Log Analysis: Splunk Digs Deep, Displays Shallow
Splunk, Inc. has received plenty accolades lately, mostly as a result of its effort in making Splunk, its flagship product, available with an open source API. Splunk seeks to parse every log file within your IT infrastructure, and then correlates the data in a meaningful way. After it consumes tons of data, Splunk's Web interface makes it very easy to grok the root cause of most issues without having to manually peruse tons of separate log files.
Splunk's main purpose is to figure out relationships between disparate and seemingly unrelated data. During the development of Splunk, they studied how expert systems administrators made correlations in their heads, and realized that this could all be done in software. For example, if an administrator notices a slow Web server, the first place she might begin investigating is the Web server logs. Many times, the reason for the slowness isn't simply because the server is handling too many requests. Sometimes there are underlying problems with some backend services, like a slow-to-respond SQL server, or a file server with a degraded RAID array. All of these things can be seen at a glance with Splunk's correlated display, and you won't have to think of all the possible causes before you start hunting.
It's not that Splunk will make the expert admins more useful than they already are, since they would be able to find the issue after grepping through a few log files anyway, but Splunk certainly makes the process faster. It also allows non-experts and people unfamiliar with a datacenter's infrastructure to extract some meaning out of log entries.

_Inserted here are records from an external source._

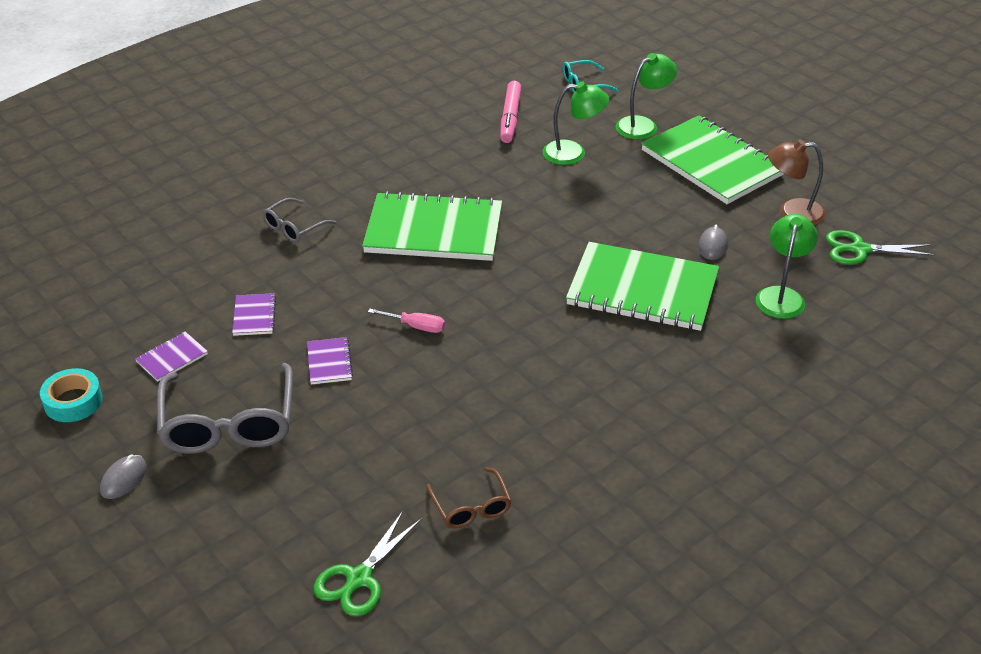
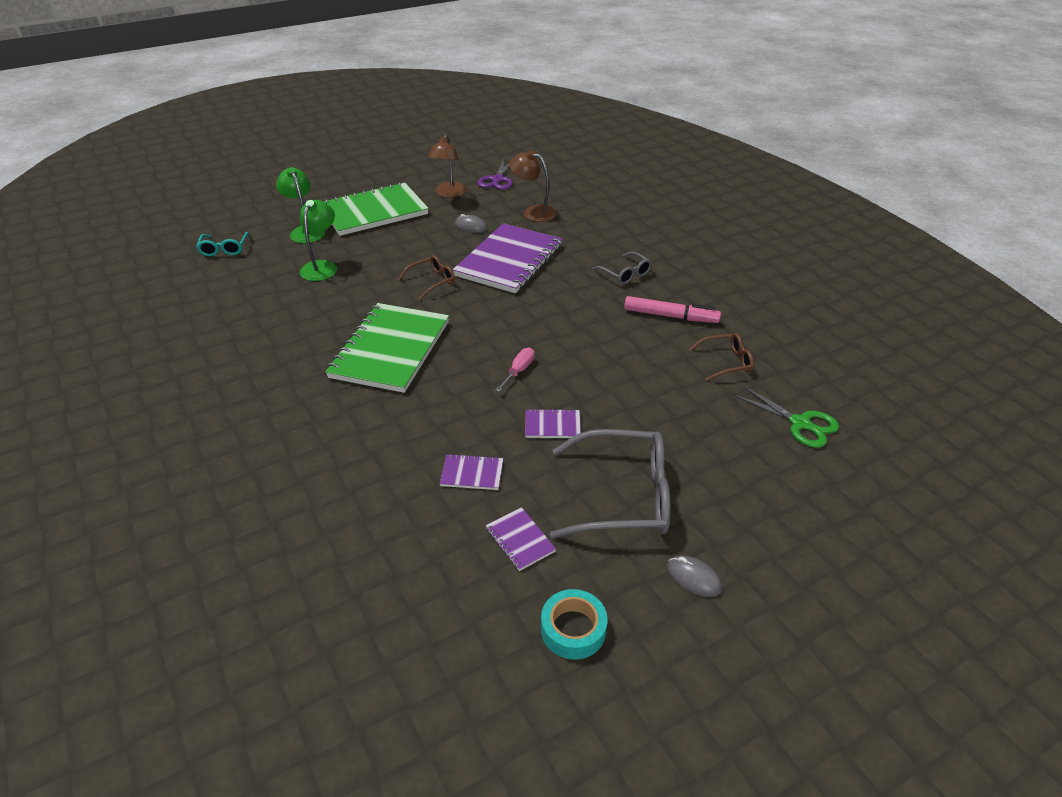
camera: 80 degrees left, 0 degrees up
grey glasses [263,198,336,242] -> grey glasses moved to [592,252,652,285]
pink marker [500,81,521,143] -> pink marker moved to [624,296,721,323]
green notebook [566,242,719,331] -> purple notebook [453,223,562,293]
green lamp [756,214,818,319] -> brown lamp [509,150,557,222]
green scissors [826,230,935,265] -> purple scissors [477,158,513,190]
none -> brown glasses [398,255,455,300]

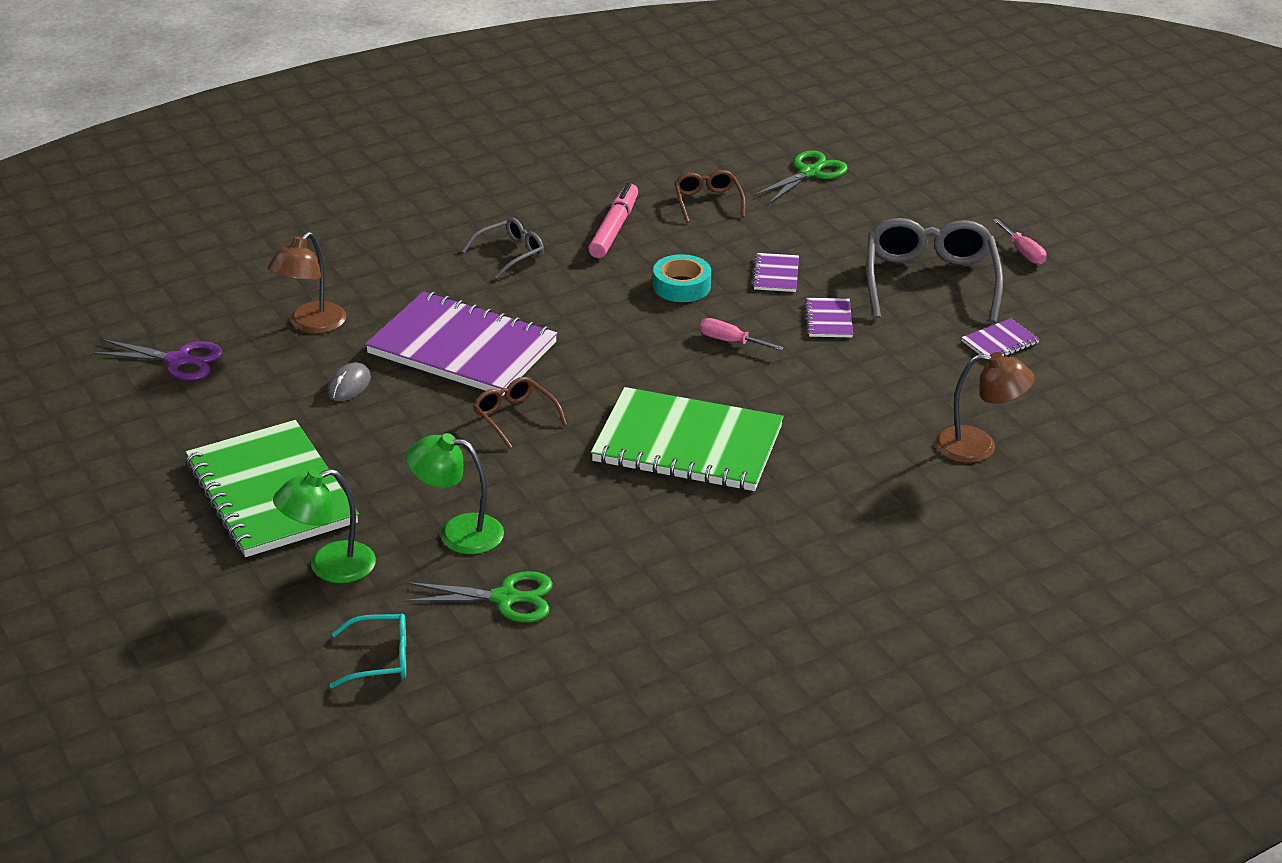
camera: 90 degrees left, 5 degrees down
brown lamp [428,134,467,198] -> brown lamp moved to [935,352,1035,463]
purple notebook [440,454,503,490] -> purple notebook moved to [752,253,799,292]
turquoise tape [541,589,608,660] -> turquoise tape moved to [653,254,711,302]
grey mouse [667,555,722,597] -> pink screwdriver [993,219,1047,265]
none -> green scissors [403,571,553,622]

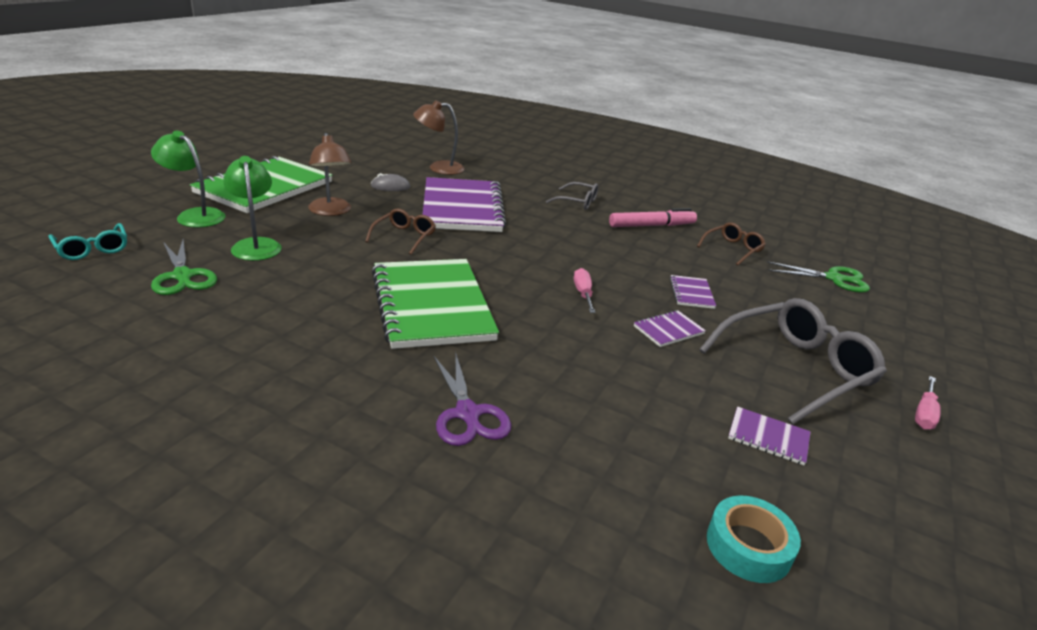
camera: 55 degrees right, 5 degrees down
purple scissors [92,339,223,381] -> purple scissors moved to [433,351,511,446]
turquoise tape [653,254,711,302] -> turquoise tape moved to [707,495,801,583]
purple notebook [752,253,799,292] -> purple notebook turned 60 degrees counterclockwise [670,275,716,309]
brown lamp [935,352,1035,463] -> brown lamp moved to [308,133,352,216]

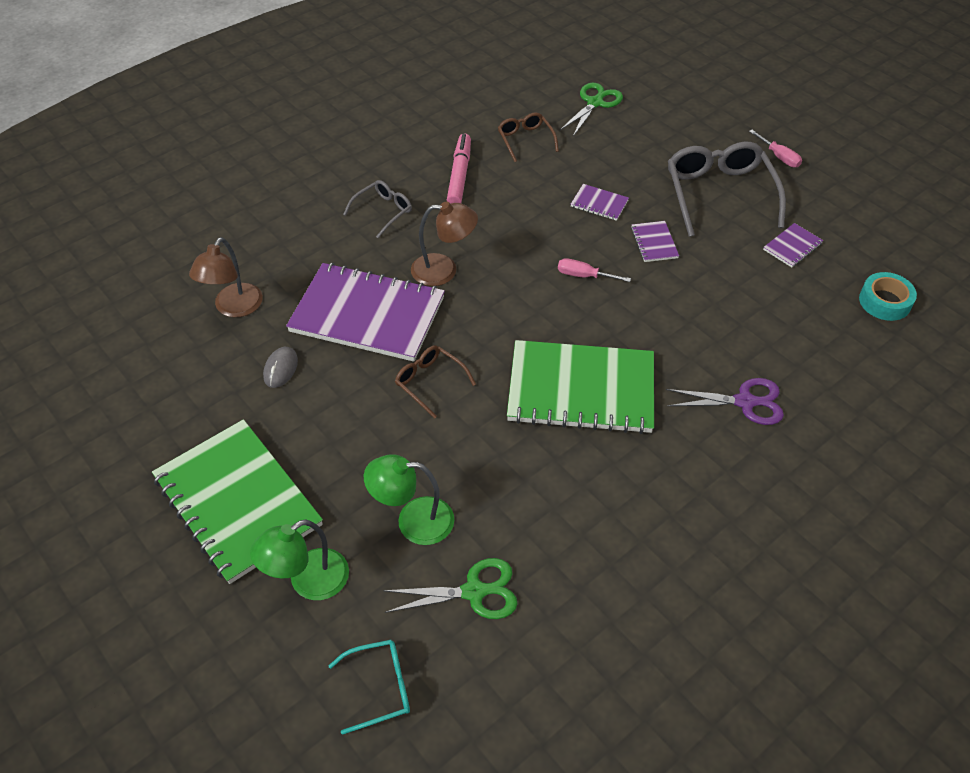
camera: 65 degrees left, 20 degrees up
brown lamp [308,133,352,216] -> brown lamp moved to [411,201,478,286]

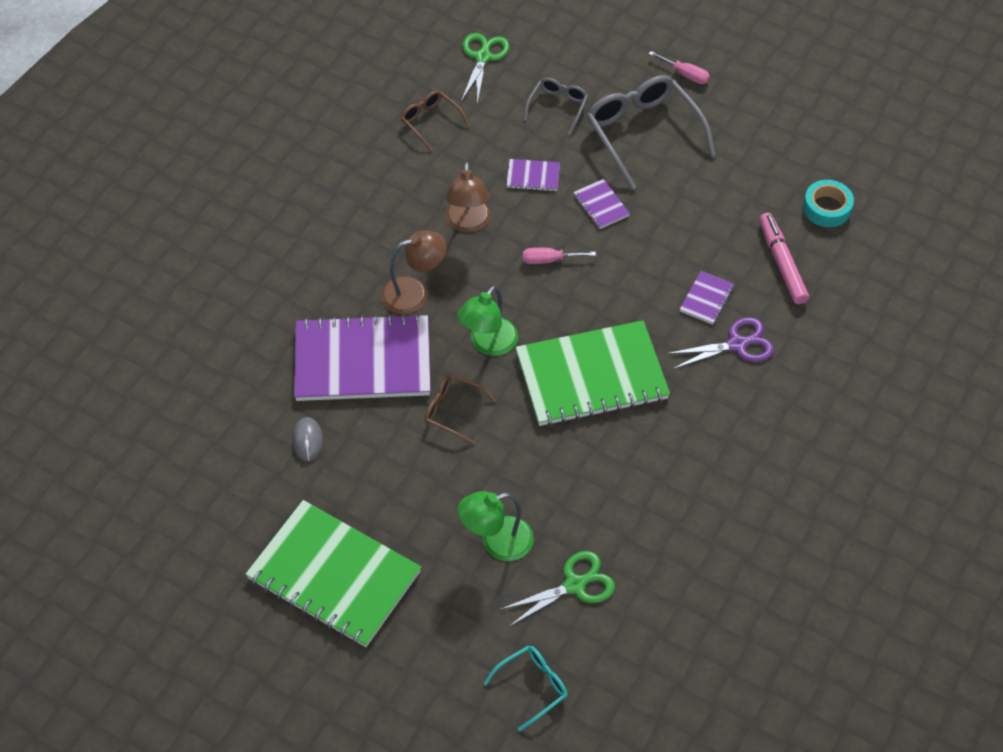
camera: 20 degrees left, 5 degrees up
brown lamp [189,237,263,317] -> brown lamp moved to [446,161,490,233]
green lamp [250,519,349,600] -> green lamp moved to [457,286,518,356]
grey glasses [343,180,412,238] -> grey glasses moved to [524,78,588,135]
pink marker [447,133,471,204] -> pink marker moved to [759,213,809,304]
purple notebook [763,223,823,267] -> purple notebook moved to [680,271,734,324]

Most people would summarize this software in a relatively vague manner: "Splunk is a search engine that indexes your log files." Simply setting up a syslog server accomplishes nearly the same thing, so Splunk must be doing something more, and indeed, it is. CEO Michael Baum has been quoted numerous times asserting that people were using a "gross oversimplification," usually to debunk the media's tendency to describe Splunk as a Google-like search of your log file data. Splunk is completely different.
"... IT data changes every millisecond--its streaming, rapid-fire information that isn't hyperlinked to anything," Baum explains. Splunk is clearly in a new realm, and its special algorithms focus on correlating data into events, rather than simply indexing things.
To accomplish all this, Splunk takes log file data, SNMP traps, and even log data stored in a database and puts it all together. The underlying log format doesn't matter--Splunk doesn't depend on W3C standards or anything like that to parse data in a pre-determined format, it would be too limiting. Instead, Splunk makes heavy use of timestamps and keywords to correlate data into events that matter. Of course, all of this would suffer from the same pitfalls as "one huge log file" if Splunk didn't take great care in creating a usable interface.
Splunk's Web interface is truly innovative. Similar to Google's Gmail, Splunk uses AJAX to make everything clickable. If you see, for example, a message i.d. from the e-mail you're trying to trace in your sendmail logs, all you have to do is click on it and all the log entries associated with that message i.d. will be displayed. Yes, it's much like plain old grep in this example, only these entries have been indexed, and you don't have to wait for grep to parse your entire log file again. The Web interface will even plot histograms for you if you hover the mouse over an event i.d., showing you exactly how widespread an event is by comparing it to the complete index.
Splunk is available for free, or "trial" usage. The free version is limited to indexing 500MB per day, which is more than enough data to see that using Splunk is advantageous. The installation process is a snap, and its Website truthfully advertises "less than 15 minutes to download and install." Usage is a snap as well, you can configure Splunk many ways, but in it's simplest form you can simply select a log file to analyze from the Web interface. You can even drop a tar file into the special Splunk directory; it will be noticed and read in no time.
That's really all there is to Splunk installation. After you've loaded some data you can start searching through your logs. As soon as you begin typing, you notice a drop-down auto-completion box, and realize that Splunk has really thought of everything. Search for a hostname, search for an error message, search for anything that appears in your logs. If you get too many results, there's no need to modify your search results (unless it was truly a horrible search), you can simply hold ctrl-alt and click on a word to have similar entries removed.
Previously we referred to the open API that Splunk provides. There are a few (seven, to be exact) plugins available that have been created by Splunk users at splunkforge. The open source community website is only 9 months old, but the seven plugins listed are very promising. Most of them focus on "cleaning" of specific logs, like Oracle or MySQL to give Splunk an easier set of data to parse. Perhaps the lack of plugins indicates that Splunk already takes care of most people's needs, or that there simply isn't a large developer following for a mainly non-free product. It's likely the former.
All in all, Splunk is a very useful product. It's painless to test, so give the free download a try, it's available at splunk.com. Many smaller sites could even get by on 500MB per day, so it's actually a free product for some.